白木屋江戸店から関東一円の繊維生産地(藤岡とか真岡とか)にバイヤー(買役)が派遣され、絹や木綿の原料を買い付けていました。バイヤーはエリアごとに専任で、現地には提携業者(絹宿)があり、買い付けをサポートしていました。

【加工】

買い付けられた原料は一旦、京の本店に送られて、そこで反物に仕上げられました。この加工技術は高度なもので、関東では不可能でした。

【物流】

法人契約している物流業者(飛脚)があり、原料、製品、ビジネスレターなど全て運んでいました。

【販売】

本店から江戸店に納品された商品は店頭で小売りした他、卸売も行いました。
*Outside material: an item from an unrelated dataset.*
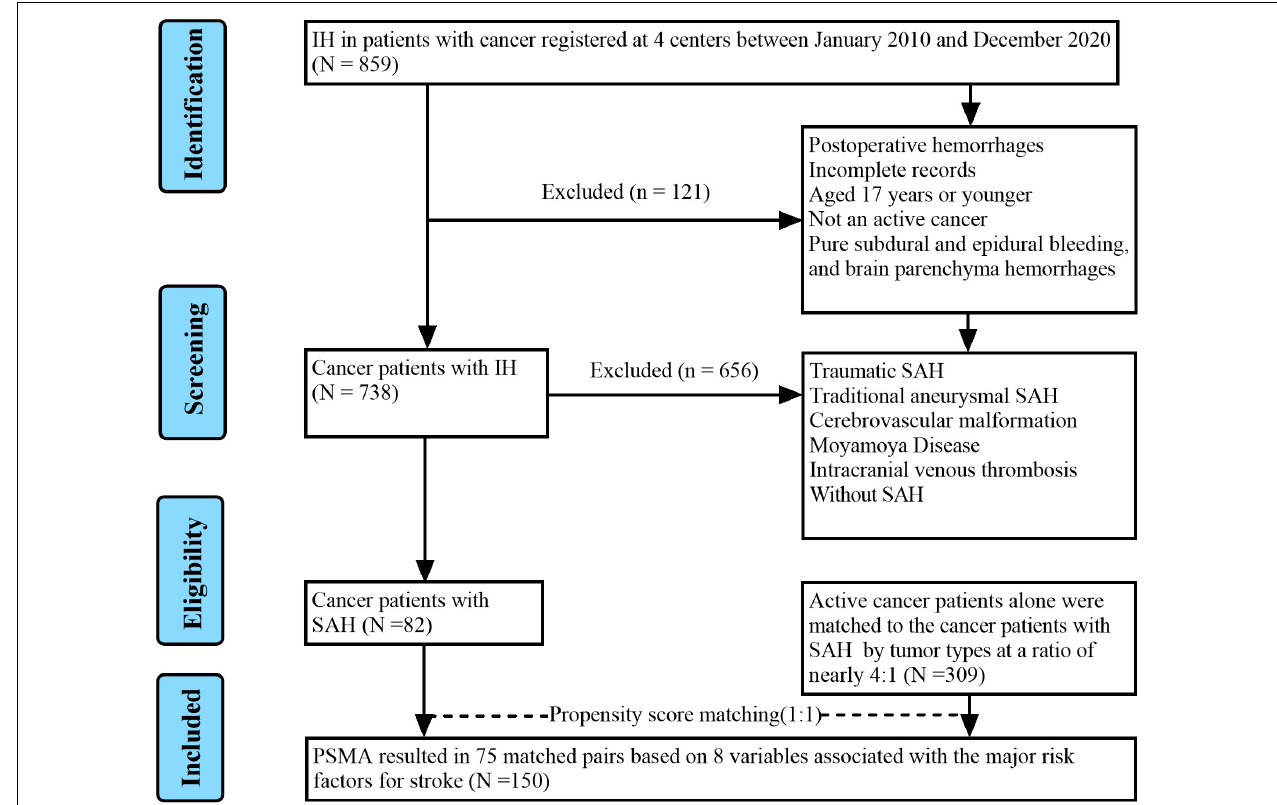
FIGURE 1 | Flowchart of patient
関東一円にはそれぞれ担当地域の決まったルートセールスが居て、各地の取引先を巡回していました。

【与信】

取引先の与信については物凄く細かい規則がありました。武家への与信は低めにしろとか、代替わりしたら与信額を見直せとか、新規取引の際は相手の生活態度をよく調べろとか。今と同じやん。

【キャッシュフロー管理】

売掛金の管理や回収にもかなりの規則や共有されたノウハウがありました。売掛金はあまり増やすな、つまりキャッシュアウトを増やしすぎるなという戒めも。

【使い込み】

店員による使い込みも定期的に発生しており、やられる時は数百両(数千万円)も使い込まれました。使い込みが発覚すると当然解雇ですが、店員同行で実家まで連行した上で、使い込み分の取り立てを開始しました。

【福利厚生】

退職するまでは寮生活で結婚も出来ないという、今なら相当なブラック企業ですが、新入社員には読み書きそろばんを教え、また病気の際には現在の貨幣価値で数十万円もの医療費を職位関係無く支出して治療を受けさせました。
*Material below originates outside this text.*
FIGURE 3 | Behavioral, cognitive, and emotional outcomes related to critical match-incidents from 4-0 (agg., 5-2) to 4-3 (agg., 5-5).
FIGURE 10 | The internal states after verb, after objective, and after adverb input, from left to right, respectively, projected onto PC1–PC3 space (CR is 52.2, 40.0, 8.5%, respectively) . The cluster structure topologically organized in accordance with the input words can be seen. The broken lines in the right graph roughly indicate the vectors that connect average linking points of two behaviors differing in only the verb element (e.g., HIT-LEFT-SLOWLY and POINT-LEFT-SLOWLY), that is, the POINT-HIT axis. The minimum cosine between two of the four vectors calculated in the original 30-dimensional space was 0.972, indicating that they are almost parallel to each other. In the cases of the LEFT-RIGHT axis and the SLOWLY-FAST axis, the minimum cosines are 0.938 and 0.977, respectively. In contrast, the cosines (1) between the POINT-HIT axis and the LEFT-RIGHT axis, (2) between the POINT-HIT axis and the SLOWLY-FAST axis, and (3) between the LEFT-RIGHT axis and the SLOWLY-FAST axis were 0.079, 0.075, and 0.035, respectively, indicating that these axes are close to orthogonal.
退職金代わりになるのが、「目出度御暇」の際の餞別で、最高幹部クラスでおよそ40万円ほどの価値の商品がもらえたそうです。このクラスになると暖簾分けで白木屋の屋号およびビジネスパートナー各社との取引が手に入るわけで、そちらの方が大きかったかもしれません。

江戸店内には社員寮や社員食堂、大浴場もあったので、それらを管理するための台所奉公人という、福利厚生専門スタッフも雇われていました。

【パートナー企業群】

買い付けや物流以外にも、江戸店には家守衆、出入衆と呼ばれる外注スタッフが多数おりました。

家守衆は白木屋が所有する不動産の管理を担当するスタッフ。出入衆は建物のメンテや防災をするスタッフ(鳶、大工など)です。

【感想】

江戸期の商家のマネジメントシステムは相当に高度なもので、バイヤーやマネージャー、シニアマネージャークラスともなると、今の東急百貨店の部長や役員と入れ替えてもちゃんと仕事出来るような人たちなんだろうなと思います。

明治維新後の日本の産業化については武家の教育レベルの高さや寺子屋による庶民教育の存在を原動力とする意見がありますが、商家が持っていたビジネスのノウハウや人材もまた大きかったでしょう。

実際、越後屋は三井となって今もバリバリやってますからね。